### Page-level text extractions:
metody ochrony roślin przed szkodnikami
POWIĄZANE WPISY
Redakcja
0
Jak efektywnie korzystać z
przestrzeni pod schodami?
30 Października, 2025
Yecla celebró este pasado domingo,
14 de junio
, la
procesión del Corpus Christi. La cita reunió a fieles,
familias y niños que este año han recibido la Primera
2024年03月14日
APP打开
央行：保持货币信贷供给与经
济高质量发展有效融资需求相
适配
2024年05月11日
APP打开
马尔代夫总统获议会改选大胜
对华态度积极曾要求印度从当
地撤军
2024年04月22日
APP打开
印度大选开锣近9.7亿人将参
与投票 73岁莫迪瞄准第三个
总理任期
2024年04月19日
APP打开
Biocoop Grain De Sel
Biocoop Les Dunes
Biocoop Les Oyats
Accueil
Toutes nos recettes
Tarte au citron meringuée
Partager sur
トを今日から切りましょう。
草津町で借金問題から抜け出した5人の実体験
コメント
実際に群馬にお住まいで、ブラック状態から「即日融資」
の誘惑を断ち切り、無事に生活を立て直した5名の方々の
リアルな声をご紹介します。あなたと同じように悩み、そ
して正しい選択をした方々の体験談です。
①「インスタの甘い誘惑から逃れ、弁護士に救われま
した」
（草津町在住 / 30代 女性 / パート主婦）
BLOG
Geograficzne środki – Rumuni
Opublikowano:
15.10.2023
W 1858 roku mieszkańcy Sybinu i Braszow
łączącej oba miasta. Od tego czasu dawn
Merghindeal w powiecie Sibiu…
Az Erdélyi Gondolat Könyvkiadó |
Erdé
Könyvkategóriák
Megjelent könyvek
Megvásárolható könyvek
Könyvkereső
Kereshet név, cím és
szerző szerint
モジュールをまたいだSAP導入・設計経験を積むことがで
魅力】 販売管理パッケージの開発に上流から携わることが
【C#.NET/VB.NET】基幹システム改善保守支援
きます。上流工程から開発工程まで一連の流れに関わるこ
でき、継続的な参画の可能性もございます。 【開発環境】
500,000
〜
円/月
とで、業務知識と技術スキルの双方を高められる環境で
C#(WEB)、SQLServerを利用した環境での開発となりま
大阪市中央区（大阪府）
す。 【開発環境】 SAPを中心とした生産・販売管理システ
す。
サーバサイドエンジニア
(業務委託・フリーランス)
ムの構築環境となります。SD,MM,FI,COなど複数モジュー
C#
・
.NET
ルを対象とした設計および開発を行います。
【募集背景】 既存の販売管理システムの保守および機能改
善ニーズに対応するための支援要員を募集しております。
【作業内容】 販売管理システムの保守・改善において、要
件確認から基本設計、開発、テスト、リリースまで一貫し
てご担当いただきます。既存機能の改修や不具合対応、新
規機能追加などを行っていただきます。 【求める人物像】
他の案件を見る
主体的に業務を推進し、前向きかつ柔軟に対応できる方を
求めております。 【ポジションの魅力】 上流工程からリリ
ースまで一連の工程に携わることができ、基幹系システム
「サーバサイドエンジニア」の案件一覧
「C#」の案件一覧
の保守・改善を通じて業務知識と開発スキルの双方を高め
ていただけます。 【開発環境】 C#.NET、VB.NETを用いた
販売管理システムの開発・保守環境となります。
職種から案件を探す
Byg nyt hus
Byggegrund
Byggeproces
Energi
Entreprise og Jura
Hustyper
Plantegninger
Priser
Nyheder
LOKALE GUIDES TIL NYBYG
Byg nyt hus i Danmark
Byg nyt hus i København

### Work order:
Extract each line from the entries above that contains the string "könyvek".

### Output:
Megjelent könyvek
Megvásárolható könyvek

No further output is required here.